Provided passage:
— Begin —
High Tatras Mountains: the Tatranská Magistrala Stage 2 (Chata Pri Zelenom Plese to Zamkovského Chata)

Time: Via Red Route to Zamkovského Chata: 4 Hours; Via Yellow/Green/Blue Route to Zamkovského Chata: 3.5 Hours; Teryho Chata Out-and-Back From Zamkovského Chata: 4 Hours with 30-minute Break for Refreshments at Teryho Chata

Wakey wakey. This is the toughest day of hiking, and not because of the distance. Oh no. This is tough because of the gradient and the vertiginous nature of the path (if you choose to follow the route strictly). It all starts so idyllically. Chata Pri Zelenom Plese is in my opinion the jewel of the High Tatras Mountain Houses for its location if nothing else: the water of Zelené Pleso (meaning green lake) is for me for a rich turquoise when you see it in certain lights and as you climb steeply away from it through the surrounding ampitheatre of mountains the first thought is that you wish you weren’t leaving at all.

Anyway, the red trail bends down with the yellow trail around the side of the lake-front terrace of Chata Pri Zelenom Plese, crosses a bridge and then divides, with red going right and yellow left. Now, read this carefully. Both trails can ultimately get you where you want to go on the Tatranská Magistrala. The red trail to the right (the official trail route) is extremely difficult (that’s what we referred to in our introduction to the Tatranská Magistrala as “for the experienced only” during its precarious ascent to Sedlo Pod Svištovkou.) The yellow trail to the left then links up with green and blue trails to get you to exactly the same point as the red, i.e Skalnaté Pleso, a lake at 1751 metres with cable car stations both down to Štart (and then the mountain resort of Tatranská Lomnica) and up to the peak of Lomnicky Štit (2633.8 metres and the second-highest summit in the High Tatras after Gerlachovský Štit).
— End —
Collected data entries
— Begin —
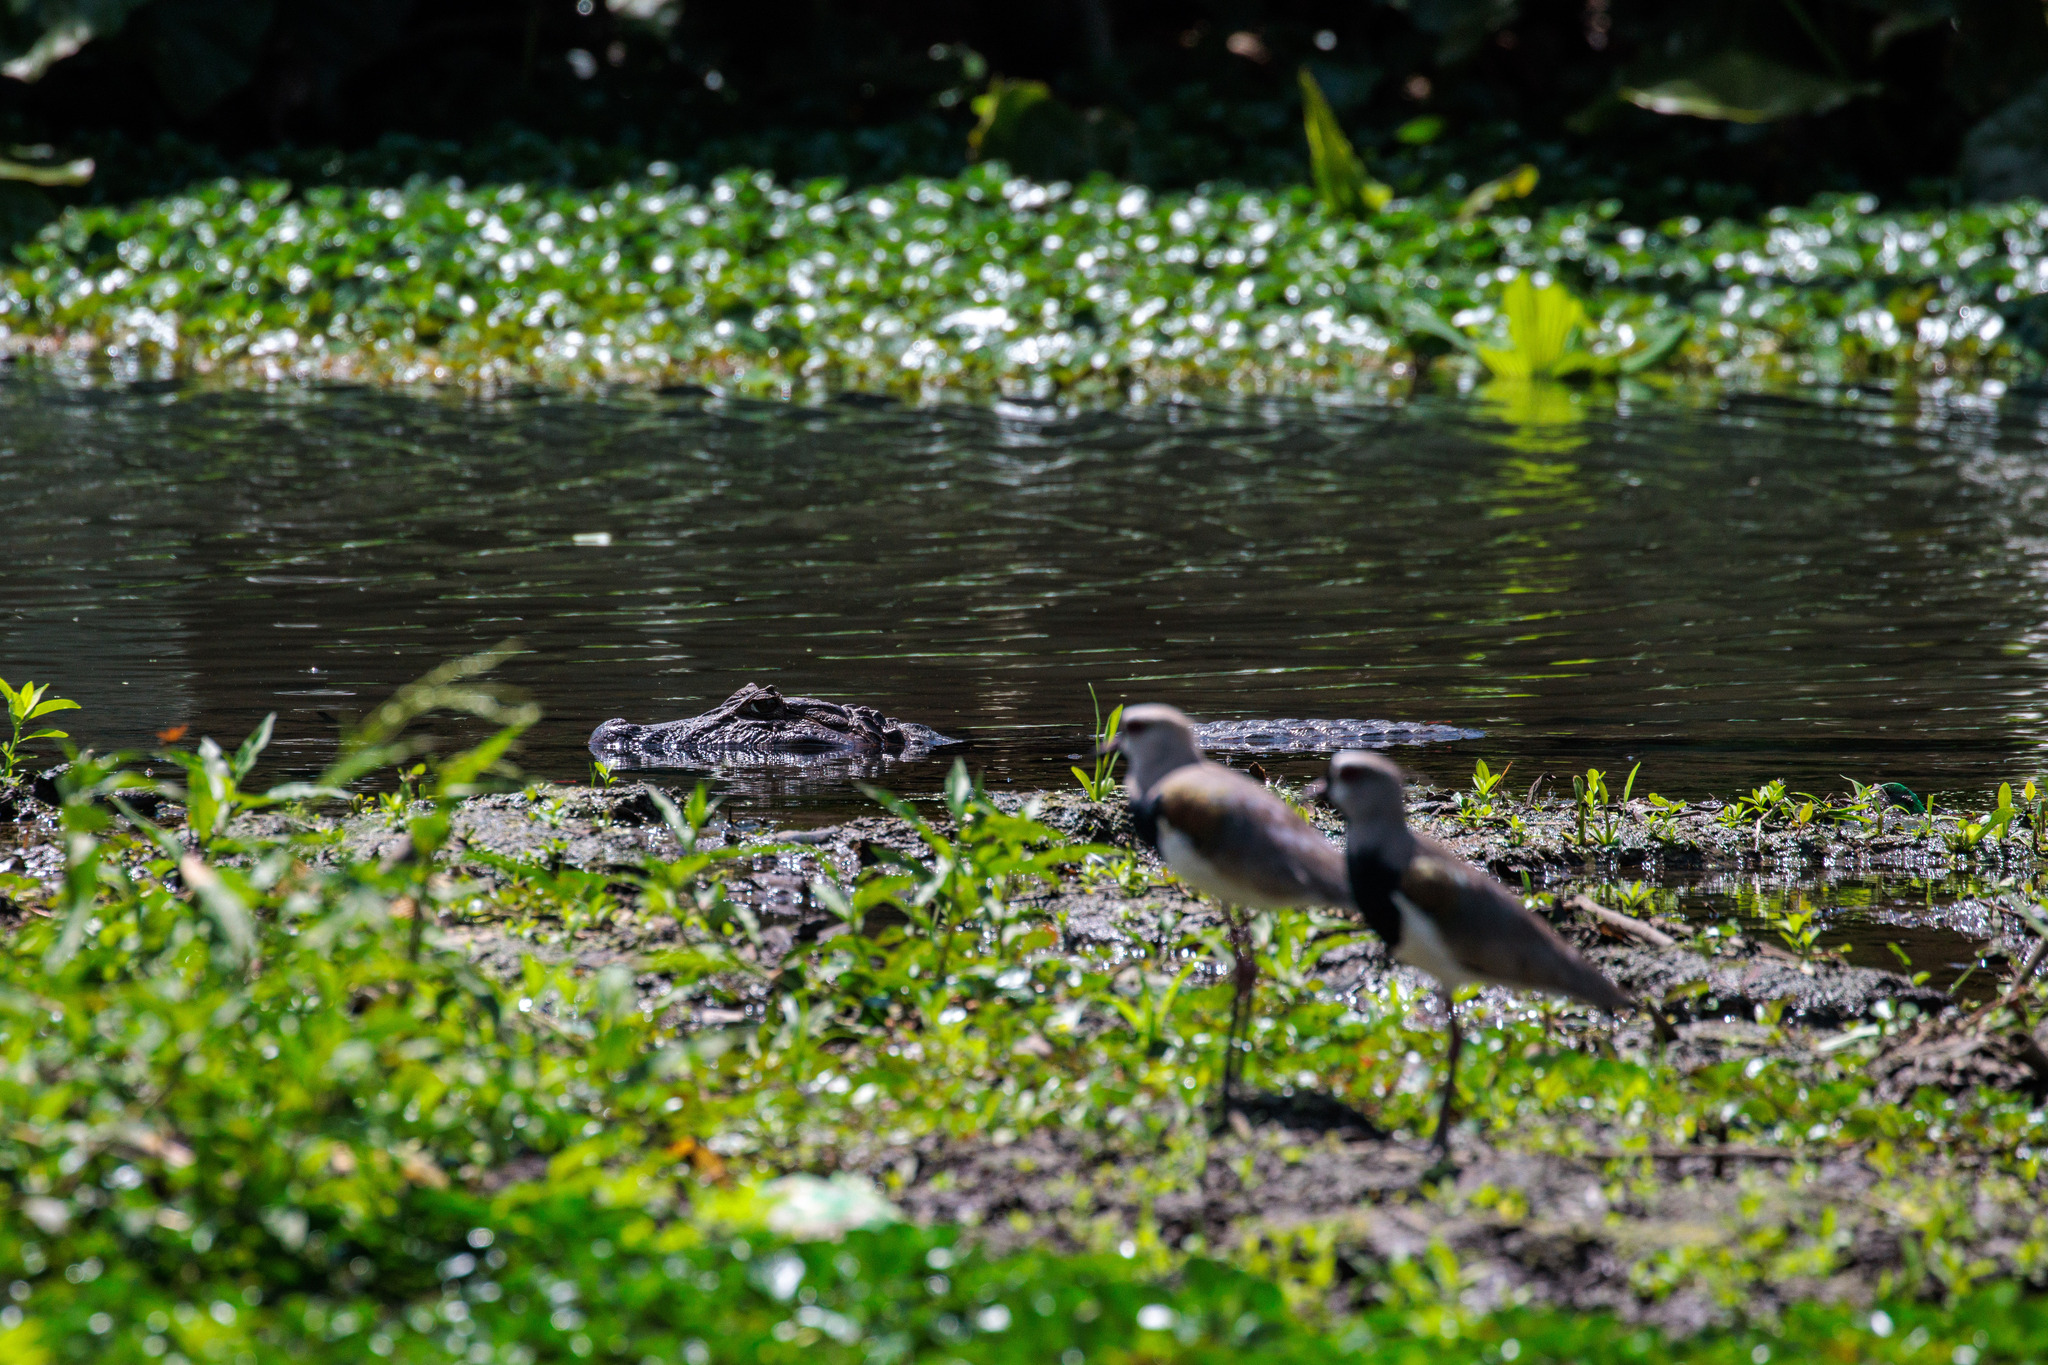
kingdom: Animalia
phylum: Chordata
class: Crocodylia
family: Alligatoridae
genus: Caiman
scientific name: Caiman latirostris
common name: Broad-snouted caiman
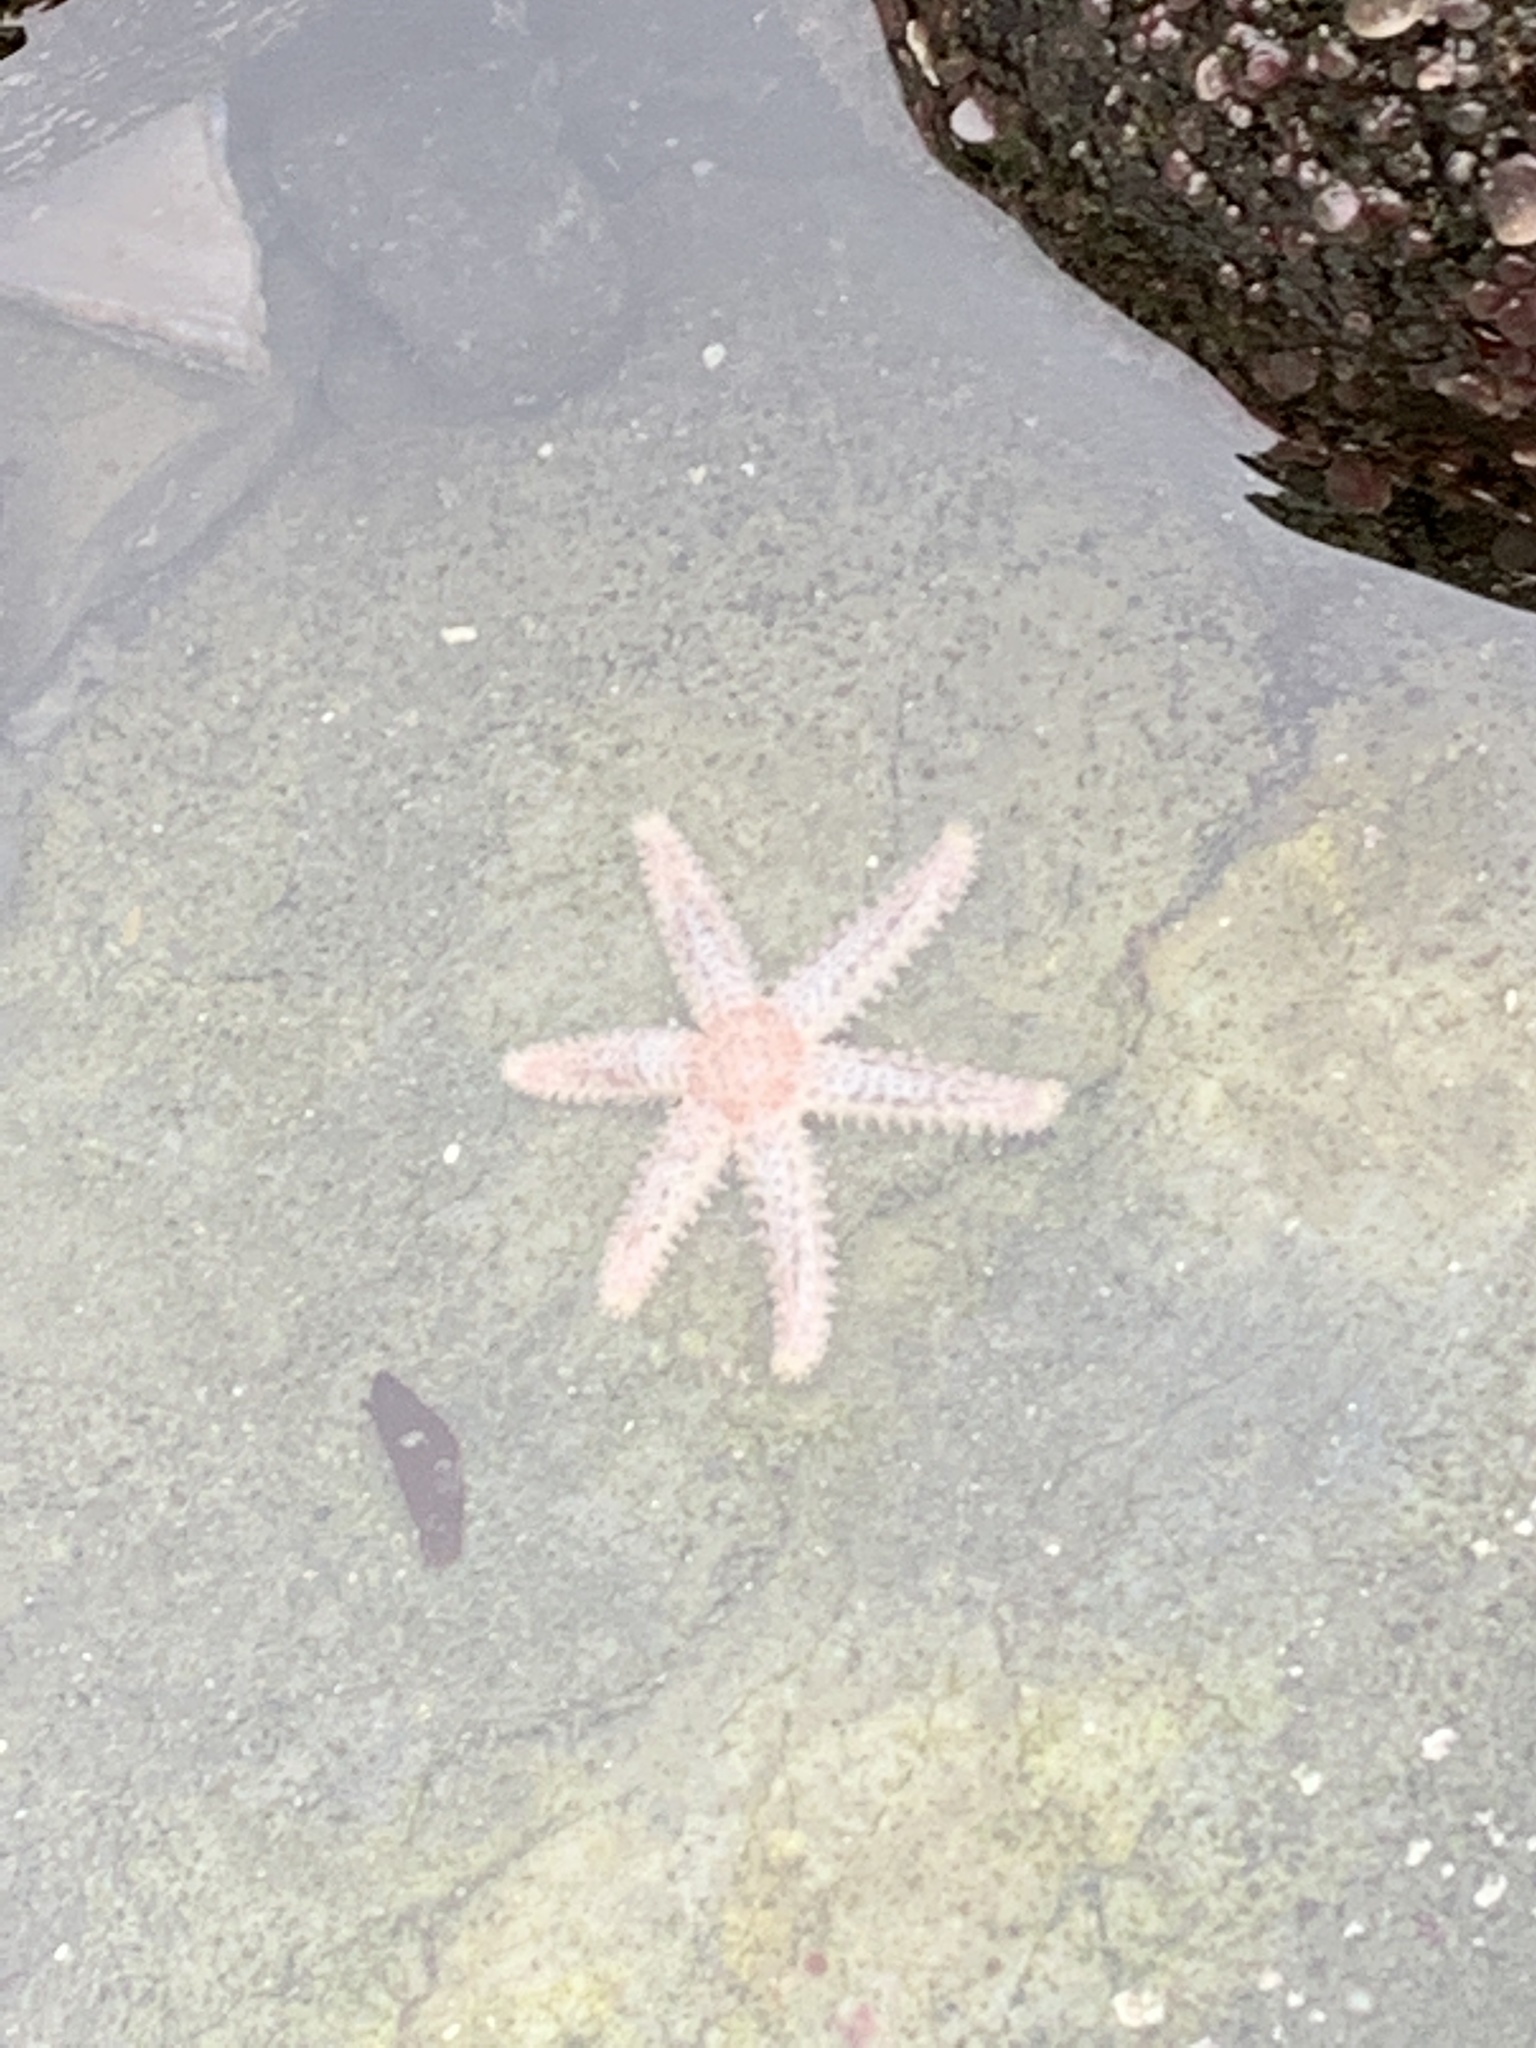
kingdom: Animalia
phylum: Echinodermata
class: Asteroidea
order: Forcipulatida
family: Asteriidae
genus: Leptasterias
— End —
What this exercise asks:
a - Answer these from the Tatranská Magistrala stage 2 text:
(i) How long does the Teryho Chata out-and-back from Zamkovského Chata take?
(ii) What does the name Zelené Pleso mean?
(iii) At what altitude does Skalnaté Pleso lie?
b - Please carry the Tatranská Magistrala stage 2 text forward, beginning after its last sentence.

Responses to the tasks:
a -
(i) 4 hours, with a 30-minute break for refreshments at Teryho Chata.
(ii) Green lake.
(iii) 1751 metres.

b -
The Red Route and Official Tatranská Magistrala Trail Option

The path starts off well enough, ascending around Zelene Pleso then doubling back high above the forest and the line of the Chata Pri Zelenom Plese access track to reach the small tarn of Čierne Pleso. You’re already way above the snow line here and because you’re in a rift directly below the high peaks the snow here stays thickest and longest, way into June and even July. As it’s melting, it’s especially dangerous because with each step you can plunge down a couple of feet. The path goes across several small snow fields before you even arrive at the most dangerous part, where two gullies both ascend steeply in what looks like the direction of the summit.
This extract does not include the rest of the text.